In Gedenken an den Verrat Jesu wird der Cercis siliquastrum auf Deutsch Gewöhnlicher Judasbaum genannt - vermutlich, weil er im Herbst etwa zwölf Zentimeter lange Schoten bildet, die den gesamten Winter über hängenbleiben. An einem solchen Baum, so die Legende, soll sich der von Schuldgefühlen getriebene Judas aufgehängt haben. Der Judasbaum ist ein botanisch sehr interessantes Gewächs: "Die purpurrosa Blüten, die sich übrigens mit ihrem süßsäuerlichen Geschmack gut als Salatzutat eignen, erscheinen schon vor den Blättern nicht nur an dünneren Trieben, sondern in Büscheln auch direkt am Stamm und dickeren Ästen; ein Phänomen, das sonst nur bei tropischen Baumarten auftritt", erklärt die Gartenleiterin.
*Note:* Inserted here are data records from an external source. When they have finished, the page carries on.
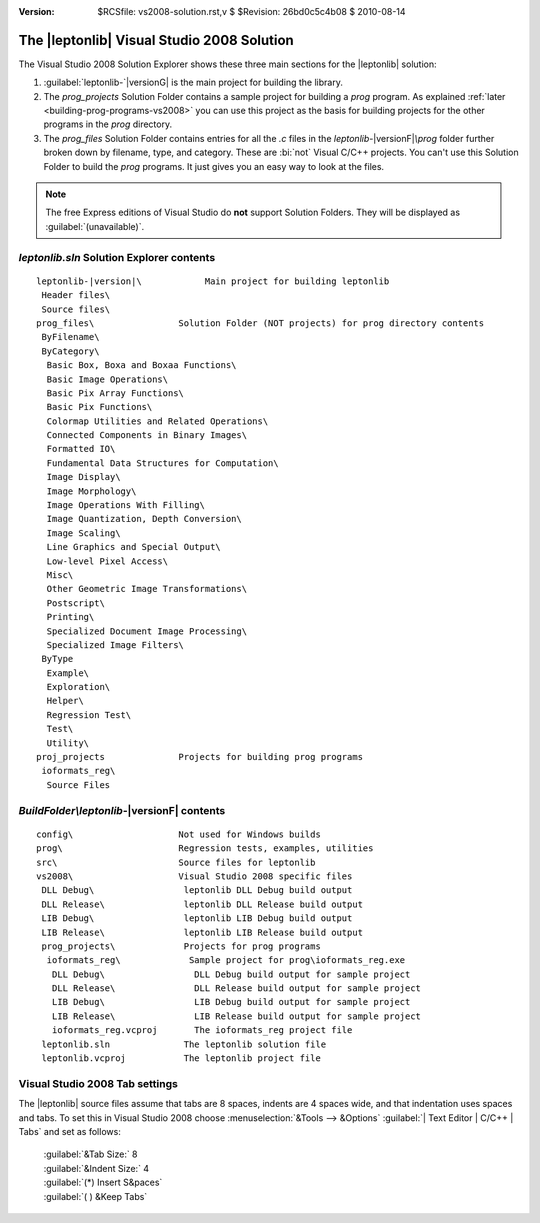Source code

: :version: $RCSfile: vs2008-solution.rst,v $ $Revision: 26bd0c5c4b08 $ $Date: 2010/08/14 01:12:28 $

.. default-role:: fs

=============================================
 The |leptonlib| Visual Studio 2008 Solution
=============================================

.. image:: images/leptonlib-solution-explorer.png
   :align: center
   :alt: Screenshot of Leptonlib Solution Explorer pane

The Visual Studio 2008 Solution Explorer shows these three main
sections for the |leptonlib| solution:

1. :guilabel:`leptonlib-`\ |versionG| is the main project for building
   the library.

#. The `prog_projects` Solution Folder contains a sample project for
   building a `prog` program. As explained :ref:`later
   <building-prog-programs-vs2008>` you can use this project as the
   basis for building projects for the other programs in the `prog`
   directory.

#. The `prog_files` Solution Folder contains entries for all the `.c`
   files in the `leptonlib-`\ |versionF|\ `\\prog` folder further broken
   down by filename, type, and category. These are :bi:`not` Visual
   C/C++ projects.  You can't use this Solution Folder to build the
   `prog` programs. It just gives you an easy way to look at the files.

.. note::

   The free Express editions of Visual Studio do **not** support
   Solution Folders. They will be displayed as
   :guilabel:`(unavailable)`.


`leptonlib.sln` Solution Explorer contents
==========================================

.. parsed-literal::
    
   leptonlib-|version|\\            Main project for building leptonlib
    Header files\\
    Source files\\
   prog_files\\                Solution Folder (NOT projects) for prog directory contents
    ByFilename\\
    ByCategory\\
     Basic Box, Boxa and Boxaa Functions\\
     Basic Image Operations\\
     Basic Pix Array Functions\\
     Basic Pix Functions\\
     Colormap Utilities and Related Operations\\
     Connected Components in Binary Images\\
     Formatted IO\\
     Fundamental Data Structures for Computation\\
     Image Display\\
     Image Morphology\\
     Image Operations With Filling\\
     Image Quantization, Depth Conversion\\
     Image Scaling\\
     Line Graphics and Special Output\\
     Low-level Pixel Access\\
     Misc\\
     Other Geometric Image Transformations\\
     Postscript\\
     Printing\\
     Specialized Document Image Processing\\
     Specialized Image Filters\\
    ByType
     Example\\
     Exploration\\
     Helper\\
     Regression Test\\
     Test\\
     Utility\\
   proj_projects              Projects for building prog programs
    ioformats_reg\\
     Source Files

`BuildFolder\\leptonlib-`\ |versionF| contents
==============================================

::
    
   config\                    Not used for Windows builds
   prog\                      Regression tests, examples, utilities
   src\                       Source files for leptonlib  
   vs2008\                    Visual Studio 2008 specific files
    DLL Debug\                 leptonlib DLL Debug build output
    DLL Release\               leptonlib DLL Release build output
    LIB Debug\                 leptonlib LIB Debug build output
    LIB Release\               leptonlib LIB Release build output
    prog_projects\             Projects for prog programs
     ioformats_reg\             Sample project for prog\ioformats_reg.exe
      DLL Debug\                 DLL Debug build output for sample project
      DLL Release\               DLL Release build output for sample project
      LIB Debug\                 LIB Debug build output for sample project
      LIB Release\               LIB Release build output for sample project
      ioformats_reg.vcproj       The ioformats_reg project file
    leptonlib.sln              The leptonlib solution file
    leptonlib.vcproj           The leptonlib project file

Visual Studio 2008 Tab settings
===============================

The |leptonlib| source files assume that tabs are 8 spaces, indents are
4 spaces wide, and that indentation uses spaces and tabs. To set this in
Visual Studio 2008 choose :menuselection:`&Tools --> &Options`
:guilabel:`| Text Editor | C/C++ | Tabs` and set as follows:

   |   :guilabel:`&Tab Size:` 8
   |   :guilabel:`&Indent Size:` 4
   |   :guilabel:`(*) Insert S&paces`
   |   :guilabel:`( ) &Keep Tabs`

..
   Local Variables:
   coding: utf-8
   mode: rst
   indent-tabs-mode: nil
   sentence-end-double-space: t
   fill-column: 72
   mode: auto-fill
   standard-indent: 3
   tab-stop-list: (3 6 9 12 15 18 21 24 27 30 33 36 39 42 45 48 51 54 57 60)
   End:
Eine wichtige Nahrungspflanze für Insekten ist das Pfaffenhütchen (Euonymus europaea). Seine gelblich-grünen Blüten sind zwar unscheinbar, doch ihr Nektar ist für Bienen ein Hochgenuss. Den Namen verdankt der Strauch seinen rot-violetten Früchten, die sich von September bis Oktober bilden und an ein Barett, die priesterliche Kopfbedeckung, erinnern. Sie sind für Menschen giftig, bei Rotkehlchen und Meisen aber sehr beliebt.

Wer sich die aufgeführten und viele weitere Pflanzen anschauen möchte, findet sie im Botanischen Garten am Schönwasserpark (Zufahrt über die Johansenaue). In dem Garten gelten jetzt wieder die Sommeröffnungszeiten; er ist täglich von 8 bis 18 Uhr geöffnet. Der Eintritt ist frei.